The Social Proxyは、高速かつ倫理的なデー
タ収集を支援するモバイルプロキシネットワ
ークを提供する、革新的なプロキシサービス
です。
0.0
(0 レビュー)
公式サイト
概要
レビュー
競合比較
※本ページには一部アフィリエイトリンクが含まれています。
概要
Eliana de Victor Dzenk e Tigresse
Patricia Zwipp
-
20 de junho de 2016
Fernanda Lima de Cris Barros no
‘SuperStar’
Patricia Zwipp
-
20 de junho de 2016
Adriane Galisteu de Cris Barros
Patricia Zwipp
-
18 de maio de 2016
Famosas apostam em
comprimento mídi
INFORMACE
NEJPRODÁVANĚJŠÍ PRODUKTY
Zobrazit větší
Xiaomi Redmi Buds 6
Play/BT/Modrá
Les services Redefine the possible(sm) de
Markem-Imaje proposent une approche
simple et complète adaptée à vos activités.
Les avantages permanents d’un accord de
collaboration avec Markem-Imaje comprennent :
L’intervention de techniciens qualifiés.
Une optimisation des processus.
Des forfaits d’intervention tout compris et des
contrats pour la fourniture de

→ THE PROBLEM: Please reproduce the text of all the records above word for word, keeping each line unchanged.

→ FINISHED EXERCISE:
The Social Proxyは、高速かつ倫理的なデー
タ収集を支援するモバイルプロキシネットワ
ークを提供する、革新的なプロキシサービス
です。
0.0
(0 レビュー)
公式サイト
概要
レビュー
競合比較
※本ページには一部アフィリエイトリンクが含まれています。
概要
Eliana de Victor Dzenk e Tigresse
Patricia Zwipp
-
20 de junho de 2016
Fernanda Lima de Cris Barros no
‘SuperStar’
Patricia Zwipp
-
20 de junho de 2016
Adriane Galisteu de Cris Barros
Patricia Zwipp
-
18 de maio de 2016
Famosas apostam em
comprimento mídi
INFORMACE
NEJPRODÁVANĚJŠÍ PRODUKTY
Zobrazit větší
Xiaomi Redmi Buds 6
Play/BT/Modrá
Les services Redefine the possible(sm) de
Markem-Imaje proposent une approche
simple et complète adaptée à vos activités.
Les avantages permanents d’un accord de
collaboration avec Markem-Imaje comprennent :
L’intervention de techniciens qualifiés.
Une optimisation des processus.
Des forfaits d’intervention tout compris et des
contrats pour la fourniture de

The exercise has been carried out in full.